Triethoxysilane-enhanced graphene/carbon nanoparticles conductive network for multifunctional fabric electronics with pressure, temperature and strain sensing capabilities

Abstract

Fabric or textile electronics have been widely explored for their excellent wearable properties and compatibility with human skin. While ensuring fine sensing performance, the multi-mode sensing ability of the sensor is also one of the trends in enriching its practical applications. Herein, triethoxysilane-enhanced graphene (GR)/carbon nanoparticles (CNPs) conductive network is proposed by the impregnation process to realize multifunctional fabric electronics with tri-mode sensing capabilities.

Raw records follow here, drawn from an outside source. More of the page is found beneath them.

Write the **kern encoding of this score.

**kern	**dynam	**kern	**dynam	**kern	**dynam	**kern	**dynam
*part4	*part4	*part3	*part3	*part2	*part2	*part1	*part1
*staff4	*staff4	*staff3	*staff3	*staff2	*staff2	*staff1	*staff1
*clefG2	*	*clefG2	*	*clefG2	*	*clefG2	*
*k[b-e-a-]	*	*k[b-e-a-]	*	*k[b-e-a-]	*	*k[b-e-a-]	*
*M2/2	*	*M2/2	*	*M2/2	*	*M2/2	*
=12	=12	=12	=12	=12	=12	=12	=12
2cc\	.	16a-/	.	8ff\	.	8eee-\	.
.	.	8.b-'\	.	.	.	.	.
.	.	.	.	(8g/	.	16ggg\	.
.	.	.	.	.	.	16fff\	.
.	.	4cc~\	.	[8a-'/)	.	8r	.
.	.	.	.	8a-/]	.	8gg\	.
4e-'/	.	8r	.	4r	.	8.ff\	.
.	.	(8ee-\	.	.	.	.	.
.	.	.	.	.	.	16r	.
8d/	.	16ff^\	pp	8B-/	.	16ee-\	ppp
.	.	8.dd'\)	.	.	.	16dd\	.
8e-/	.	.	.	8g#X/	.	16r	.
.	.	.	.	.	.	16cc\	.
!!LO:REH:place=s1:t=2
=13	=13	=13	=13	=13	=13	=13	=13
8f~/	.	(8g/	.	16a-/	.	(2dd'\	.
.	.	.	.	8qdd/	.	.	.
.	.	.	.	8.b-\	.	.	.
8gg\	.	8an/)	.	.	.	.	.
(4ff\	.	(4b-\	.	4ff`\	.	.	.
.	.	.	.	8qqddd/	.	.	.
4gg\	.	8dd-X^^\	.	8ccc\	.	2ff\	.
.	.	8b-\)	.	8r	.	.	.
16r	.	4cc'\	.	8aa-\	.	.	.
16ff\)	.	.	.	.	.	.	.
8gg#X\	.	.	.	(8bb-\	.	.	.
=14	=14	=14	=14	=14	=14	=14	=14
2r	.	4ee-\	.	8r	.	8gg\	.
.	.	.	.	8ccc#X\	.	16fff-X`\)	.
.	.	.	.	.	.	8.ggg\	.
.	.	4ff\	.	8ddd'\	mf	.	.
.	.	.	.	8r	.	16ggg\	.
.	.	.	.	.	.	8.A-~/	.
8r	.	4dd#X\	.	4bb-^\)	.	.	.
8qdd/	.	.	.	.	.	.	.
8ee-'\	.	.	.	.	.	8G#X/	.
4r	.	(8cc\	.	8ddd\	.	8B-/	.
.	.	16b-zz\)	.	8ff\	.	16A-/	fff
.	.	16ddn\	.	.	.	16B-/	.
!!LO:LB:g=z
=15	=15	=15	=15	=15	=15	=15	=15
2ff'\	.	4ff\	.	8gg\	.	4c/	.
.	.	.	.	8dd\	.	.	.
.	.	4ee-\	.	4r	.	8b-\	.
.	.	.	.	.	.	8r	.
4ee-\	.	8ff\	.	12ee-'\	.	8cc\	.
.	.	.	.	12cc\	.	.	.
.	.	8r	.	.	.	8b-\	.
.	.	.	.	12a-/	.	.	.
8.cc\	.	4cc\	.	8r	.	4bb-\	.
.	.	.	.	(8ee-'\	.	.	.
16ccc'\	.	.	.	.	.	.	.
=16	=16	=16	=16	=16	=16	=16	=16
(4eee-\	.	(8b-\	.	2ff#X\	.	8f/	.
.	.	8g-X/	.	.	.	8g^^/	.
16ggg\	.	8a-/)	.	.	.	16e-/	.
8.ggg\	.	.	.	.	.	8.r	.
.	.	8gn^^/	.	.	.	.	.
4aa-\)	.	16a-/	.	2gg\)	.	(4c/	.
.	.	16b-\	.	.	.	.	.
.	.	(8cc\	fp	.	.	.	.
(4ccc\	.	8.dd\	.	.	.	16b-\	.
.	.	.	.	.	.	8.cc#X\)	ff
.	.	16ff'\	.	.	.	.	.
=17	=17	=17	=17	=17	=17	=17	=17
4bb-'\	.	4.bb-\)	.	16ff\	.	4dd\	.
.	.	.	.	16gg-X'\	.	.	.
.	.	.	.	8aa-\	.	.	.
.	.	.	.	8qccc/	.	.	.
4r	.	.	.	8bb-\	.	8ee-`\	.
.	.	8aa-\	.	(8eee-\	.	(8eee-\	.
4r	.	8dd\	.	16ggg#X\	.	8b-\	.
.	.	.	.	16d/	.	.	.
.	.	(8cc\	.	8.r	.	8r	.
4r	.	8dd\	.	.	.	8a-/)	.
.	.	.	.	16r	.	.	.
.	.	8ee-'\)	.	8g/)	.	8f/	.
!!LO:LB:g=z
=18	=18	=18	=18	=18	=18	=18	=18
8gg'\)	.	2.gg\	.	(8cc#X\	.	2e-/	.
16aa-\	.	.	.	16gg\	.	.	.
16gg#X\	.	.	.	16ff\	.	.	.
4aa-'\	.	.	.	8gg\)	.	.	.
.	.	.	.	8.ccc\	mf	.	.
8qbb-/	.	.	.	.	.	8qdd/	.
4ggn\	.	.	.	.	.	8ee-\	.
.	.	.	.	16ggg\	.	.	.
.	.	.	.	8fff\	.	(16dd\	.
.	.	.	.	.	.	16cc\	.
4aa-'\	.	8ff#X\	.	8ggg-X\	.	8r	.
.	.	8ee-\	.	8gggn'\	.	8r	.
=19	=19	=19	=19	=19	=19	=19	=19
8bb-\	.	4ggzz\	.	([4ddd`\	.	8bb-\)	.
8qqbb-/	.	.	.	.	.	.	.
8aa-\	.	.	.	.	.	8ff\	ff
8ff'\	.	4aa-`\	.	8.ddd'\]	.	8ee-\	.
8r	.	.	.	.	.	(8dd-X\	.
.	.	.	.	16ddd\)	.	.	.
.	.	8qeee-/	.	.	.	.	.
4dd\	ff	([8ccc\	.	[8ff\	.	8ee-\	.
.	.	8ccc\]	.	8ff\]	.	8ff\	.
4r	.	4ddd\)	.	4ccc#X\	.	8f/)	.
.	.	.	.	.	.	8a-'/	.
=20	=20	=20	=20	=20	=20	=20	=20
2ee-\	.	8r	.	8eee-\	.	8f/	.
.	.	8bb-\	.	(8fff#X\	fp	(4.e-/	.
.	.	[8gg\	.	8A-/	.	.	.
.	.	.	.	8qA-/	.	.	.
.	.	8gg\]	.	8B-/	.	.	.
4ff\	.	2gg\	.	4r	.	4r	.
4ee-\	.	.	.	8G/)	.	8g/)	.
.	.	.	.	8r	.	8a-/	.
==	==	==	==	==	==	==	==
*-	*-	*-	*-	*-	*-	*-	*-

The synergistic interaction between (3-aminopropyl) triethoxysilane (APTES) and silicone rubber (SR) enhances the adhesion between conductive network and the fabric substrate, thereby a robust sensing layer is formed. The fabric electronics has negative resistance signals across a range of strains (0–60 %) and different temperatures (23–70 °C). In terms of strain sensing, the fabric electronics can not only detect resistance signals in the full range (120 %) but also reproduce stable values within the 60 % strain range. In terms of temperature sensing, the fabric electronics has ultra-high sensitivity and linearity in the temperature range of 23–70 °C, and the negative temperature coefficient is −1.1868 °C⁻¹. The fabric electronics can monitor human movements and gestures by connecting with other smart devices. By analyzing the relevant data, it can ascertain how individuals allocate their time doing computer work, exercise, and muscle stretching. The combination of multi-mode sensing functions in different situations proves that the fabric electronics can be applied in wearable monitoring and embodied perception. The low cost and high comfort of this sensor provide potential application scenarios for smart textiles.